Segment Start: PASSAGE SHOWN
# Best way to breed Mealworms



## Finch (Sep 14, 2007)

Hi i have loads of meal worms that have turned into brown beetles i am going keep them and try and breed them what is the best way of doing this please and can you feed the beetles to leos?


----------



## vicky1804 (Dec 12, 2006)

Hya
Not sure about breeding but I red somewhere that the beetles dont taste that nice as food

Sorry couldnt really be anymore help


----------



## Queenb (Oct 27, 2007)

I kept my beetles and eventually i got meal worms but only tiny ones, it seemed to take forever for them to grow into a decent size.


----------



## CWD (Feb 11, 2007)

NOOO dont feed the beetles 2 ya leo mate 
put them in a tub like a butty tub with some bran or weetabix etc and wait lol 

but they bloody smell !!


----------



## Finch (Sep 14, 2007)

CWD said:


> NOOO dont feed the beetles 2 ya leo mate
> put them in a tub like a butty tub with some bran or weetabix etc and wait lol
> 
> but they bloody smell !!


Thanks for all the replys i ant fed any of them to my leo i was just woundering if you could  av got them in a tub the crix came in with some weetabix in i might aswell see if i get anything from them even if they do take ages lol


----------



## CWD (Feb 11, 2007)

they will b tiny 4 time mate lol and smell bad !!!


----------



## Finch (Sep 14, 2007)

CWD said:


> they will b tiny 4 time mate lol and smell bad !!!


Its alright al put them in my shed so i don't have to put up with the smell. lol


----------



## vicky1804 (Dec 12, 2006)

All my bugs are in the shed cause couldnt sleep knowing they are in my room lol
Plus with the cold they dont move as much and slows down the rate they turn from Worms to bugs


----------



## tombraider (May 6, 2006)

My beetles didnt breed when they was kept in a cold area. I keep the tubs in a empty viv now with heating and every twoo week i transfer the beetles into a new tub and tip the newly hatched baby worms into the tub with all the other baby worms. Its taking ages for the babies to grow though


----------



## Finch (Sep 14, 2007)

tombraider said:


> My beetles didnt breed when they was kept in a cold area. I keep the tubs in a empty viv now with heating and every twoo week i transfer the beetles into a new tub and tip the newly hatched baby worms into the tub with all the other baby worms. Its taking ages for the babies to grow though


thanks for your help I will put them somewhere warm then


----------



## CWD (Feb 11, 2007)
Segment End: PASSAGE SHOWN
Segment Start: ENTRIES SHOWN
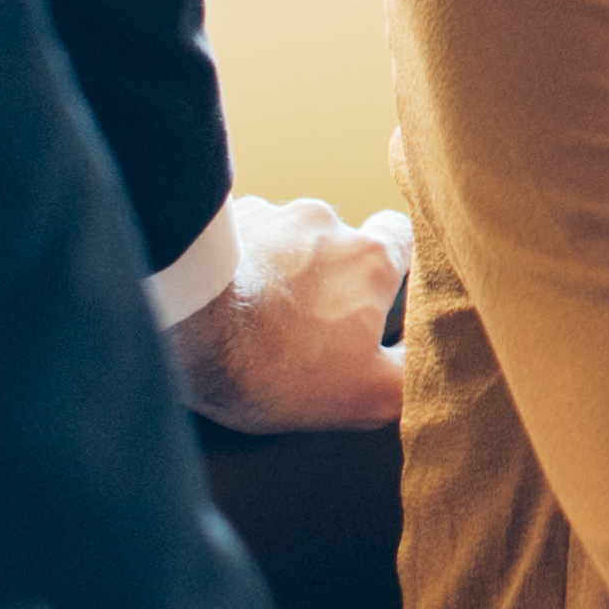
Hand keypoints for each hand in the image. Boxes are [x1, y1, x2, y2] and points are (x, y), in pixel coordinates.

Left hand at [158, 196, 411, 432]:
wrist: (184, 323)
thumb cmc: (276, 362)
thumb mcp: (367, 394)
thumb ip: (412, 373)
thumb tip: (425, 359)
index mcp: (370, 258)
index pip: (403, 238)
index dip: (397, 265)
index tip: (382, 296)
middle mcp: (323, 222)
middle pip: (338, 242)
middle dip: (330, 274)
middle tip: (310, 321)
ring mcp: (267, 215)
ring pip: (285, 239)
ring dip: (279, 268)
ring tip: (255, 315)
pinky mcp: (219, 222)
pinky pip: (240, 239)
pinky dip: (238, 263)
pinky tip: (222, 299)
Segment End: ENTRIES SHOWN
● PROMPT 1
Name every distinct username that posts in the mealworm breeding thread.
● PROMPT 2
Using the mealworm breeding thread, decide whether each statement agrees with it. Answer yes or no, and quote the words that decide it.
(a) Queenb's beetles produced only tiny mealworms.
(b) tombraider's beetles bred while kept in a cold area.
(c) CWD suggested putting the beetles in a tub with bran or weetabix.
● PROMPT 3
Return the part of the mealworm breeding thread between "Sorry couldnt really" and "a decent size.", inclusive, copied character for character.

● TASK RESPONSE 1
Finch, vicky1804, Queenb, CWD, tombraider

● TASK RESPONSE 2
(a) Yes: "i got meal worms but only tiny ones"
(b) No: "My beetles didnt breed when they was kept in a cold area."
(c) Yes: "put them in a tub like a butty tub with some bran or weetabix etc"

● TASK RESPONSE 3
Sorry couldnt really be anymore help


----------



## Queenb (Oct 27, 2007)

I kept my beetles and eventually i got meal worms but only tiny ones, it seemed to take forever for them to grow into a decent size.